It's because the author doesn't want a whole new language, but rather a better w...

pcwalton · on Feb 7, 2016

Even if all you want is C semantics with a different syntax, though, I think it's better to emit LLVM IR. LLVM IR is close to C semantics (though aliasing information has to be supplied explicitly), but you have direct control over debug info, which is important to avoid a huge regression in the debugging experience. As an added bonus, you eliminate the necessity of serializing and deserializing your IR during your compilation pipeline for no reason (which is effectively what compiling and reparsing C is doing).

dang · on Feb 7, 2016

You may be right, but learning curve is an issue. If you're already familiar with C, writing a sexpr C generator is super easy. I can see why someone would balk at learning a new conceptual model and toolset, and just take the path of least resistance, especially if they already know the kind of C program they'd like to write. This would have been even more true in 2010 of course.

So what's the best way to tackle the learning curve of what you're suggesting? If I know zero about LLVM and I want to make something like the OP, what should I do?

mpweiher · on Feb 7, 2016

Another good option is to use Joe Armstrong's approach: look at the LLVM IR generated by clang for example and then emit those.

My first attempt at using LLVM was using the C++ API. It was...a struggle. Using this approach (IR snippets), I made more progress in a day than I had in months using the API.

sklogic · on Feb 7, 2016

Also worth mentioning an invaluable learning tool: 'cpp' backend in LLVM. It emits an idiomatic C++ code that generates any given IR module using the LLVM API.

mpweiher · on Feb 10, 2016

Yup, that's what I used in my first attempt. Didn't work for me. (Actually: a later part of my first attempt, I think I initially tried with the straight API. Good luck with that).

sklogic · on Feb 11, 2016

What exactly did not work? Have you filed a bug?

dang · on Feb 8, 2016

That's clever.

pcwalton · on Feb 7, 2016

LLVM has a great tutorial (Kaleidoscope): http://llvm.org/docs/tutorial/

It walks you through basic expression generation, control flow, memory, etc. for a simple language. The learning curve isn't zero, to be sure, but I think the time saved by being able to work with IR as a tree instead of as a flat series of bytes makes it easily worth it.

nickpsecurity · on Feb 8, 2016

"you eliminate the necessity of serializing and deserializing your IR during your compilation pipeline for no reason (which is effectively what compiling and reparsing C is doing)."
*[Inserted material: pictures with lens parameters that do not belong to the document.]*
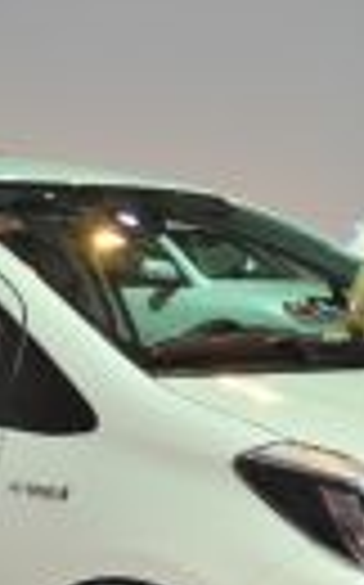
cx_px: 139
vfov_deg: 16.6
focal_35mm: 125
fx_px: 1988
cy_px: 441
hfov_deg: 10.5
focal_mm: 40
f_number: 5.6
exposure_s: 1/125
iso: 400
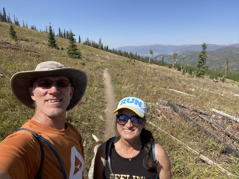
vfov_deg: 58.9
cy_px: 90
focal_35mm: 23
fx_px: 159
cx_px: 120
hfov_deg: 73.9
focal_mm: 2.71
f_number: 2.2
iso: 25
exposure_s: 1/772
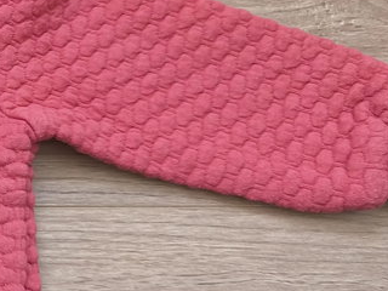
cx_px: -263
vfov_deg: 16.6
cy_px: 187
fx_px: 998
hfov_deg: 18.4
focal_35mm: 89
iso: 200
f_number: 1.6
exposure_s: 1/50
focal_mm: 6.57
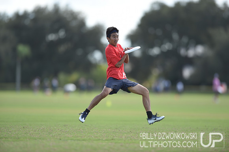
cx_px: 114
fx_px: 2543
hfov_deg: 5.2
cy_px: 76
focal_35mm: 400
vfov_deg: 3.4
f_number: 2.8
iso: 200
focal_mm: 400
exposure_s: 1/1250
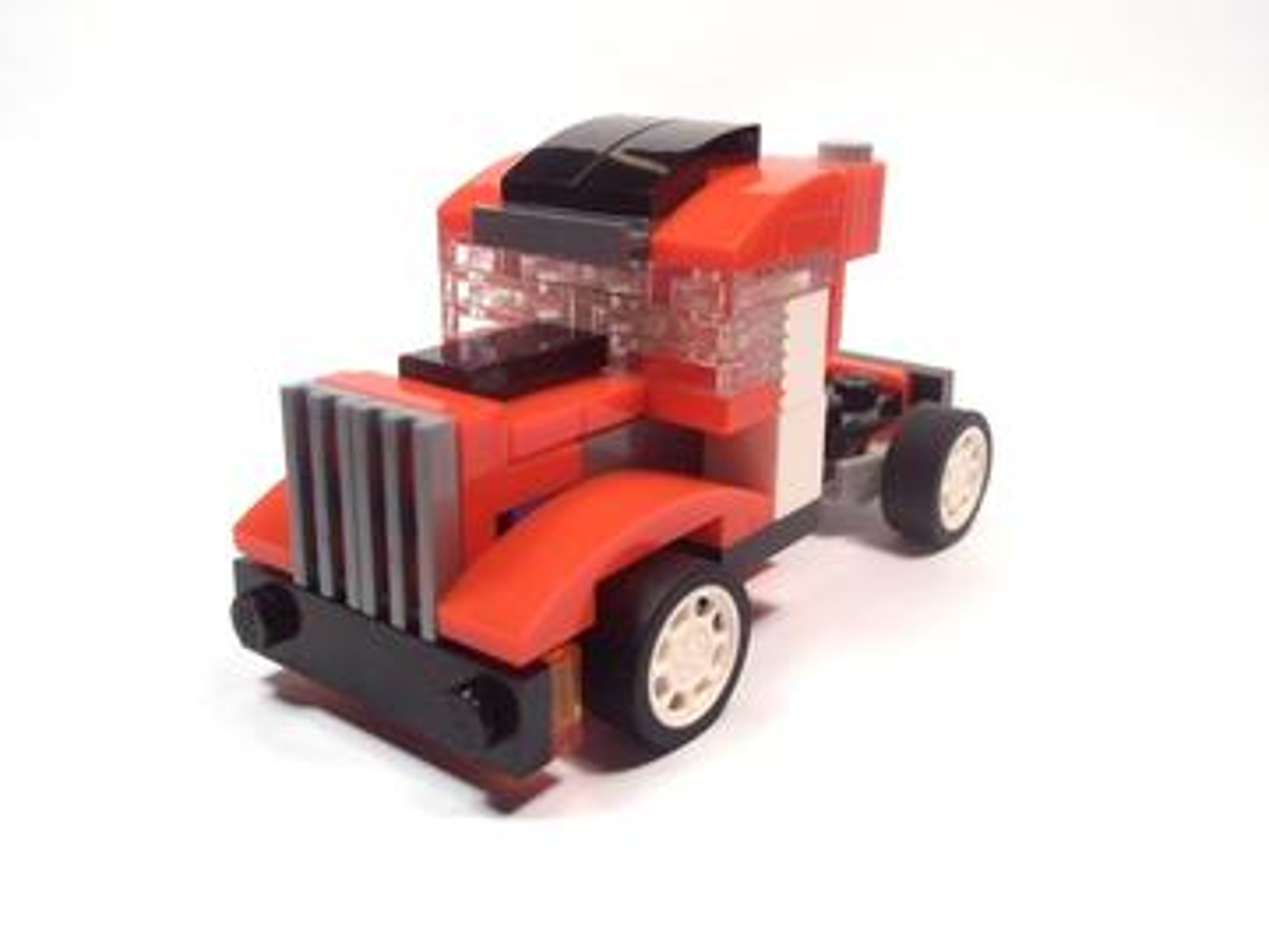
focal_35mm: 37
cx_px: 634
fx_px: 1356
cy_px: 476
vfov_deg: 38.7
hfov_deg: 50.1
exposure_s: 1/40
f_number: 3.9
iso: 80
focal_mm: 6.61
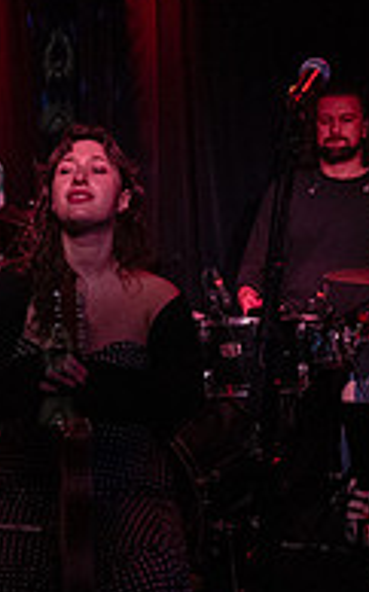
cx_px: 55
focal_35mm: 73
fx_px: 1176
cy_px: 372
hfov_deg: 17.6
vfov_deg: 28.1
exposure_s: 1/250
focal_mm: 24
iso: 12800
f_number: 3.5
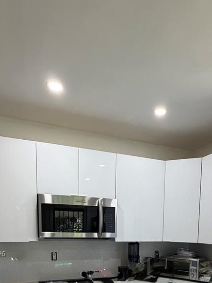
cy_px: 255
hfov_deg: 47.7
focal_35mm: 29
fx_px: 237
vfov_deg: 53.9
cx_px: 135
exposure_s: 1/120
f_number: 2.2
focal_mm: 2.22
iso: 200
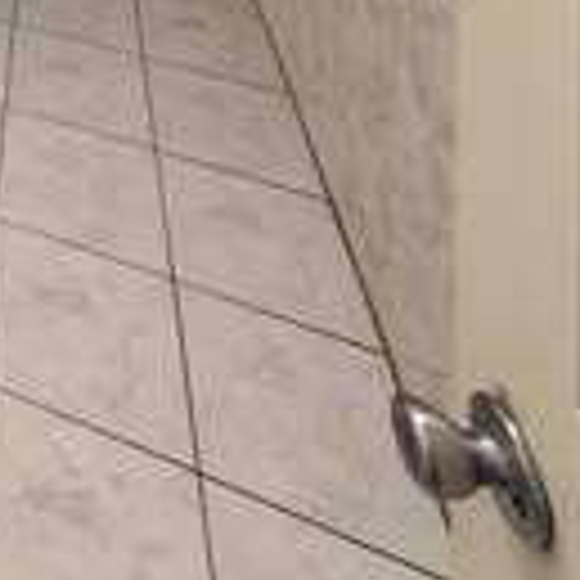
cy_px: -7
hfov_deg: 22.2
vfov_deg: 33.5
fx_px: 872
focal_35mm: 46
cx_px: -459
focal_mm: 2.22
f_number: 2.2
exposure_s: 1/120
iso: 250
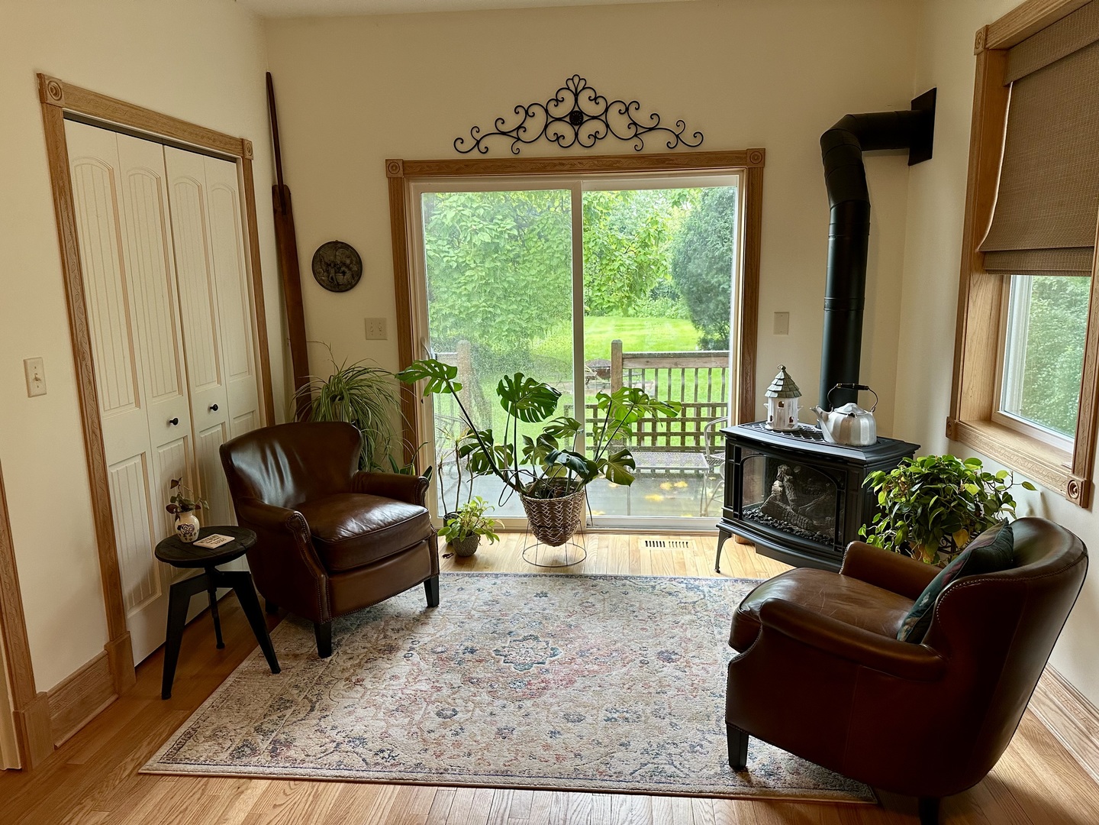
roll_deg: +0.7
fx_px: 762
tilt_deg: -9.7
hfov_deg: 71.6
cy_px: 412
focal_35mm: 24
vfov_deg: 56.8
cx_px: 550
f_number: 1.78
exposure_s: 1/60
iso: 160
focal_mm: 6.86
I did debugging before it got to C and just ensured C generation would do exactly what I wanted. I could read and debug the C itself as a check against problems in that. Yet, serializing and deserializing my IR just didn't happen: it was just LISP or BASIC expressions depending on which version we're talking about. Just tree's.

You're debugging regression claim is correct as I addressed in my main comment. Fortunately, my development style and choice of libraries compensated for that nicely. It would've been quite painful if I had to deal with arbitrary FOSS or proprietary stuff out of necessity. I'd be working at both abstraction levels for sure or coding miracles into my tooling haha.
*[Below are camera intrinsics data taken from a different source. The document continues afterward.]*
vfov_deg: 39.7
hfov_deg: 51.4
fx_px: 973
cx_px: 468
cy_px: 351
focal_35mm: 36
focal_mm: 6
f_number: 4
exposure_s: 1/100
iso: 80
marktangotango · on Feb 7, 2016

I don't doubt your position has merit, and there are many options for generating code other than llvm, but, is anything really quicker to implement than fprintf? I have implemented compile (note I prefer to phrase it as 'source to source translation' rather 'compile') to X myself, and for a certain class of project (personal or rarely used by others, compilation speed isn't an issue) fprintf (or whatever) get's you a lot of bang for the development-hour buck.

pcwalton · on Feb 7, 2016

In order to actually generate valid C, you have to do a lot of work to figure out what you're supposed to fprintf; you have to get the operator precedence right, you have to do scoping right, debugging the serialization code is annoying, etc. A high-level API like LLVM IR, by contrast, lets you interact with the IR as a tree instead of an output stream, which is usually easier because your AST is already a tree.

sklogic · on Feb 7, 2016

There is a plain text form of an LLVM IR. It is a bit easier to pritnf it than a fully featured C.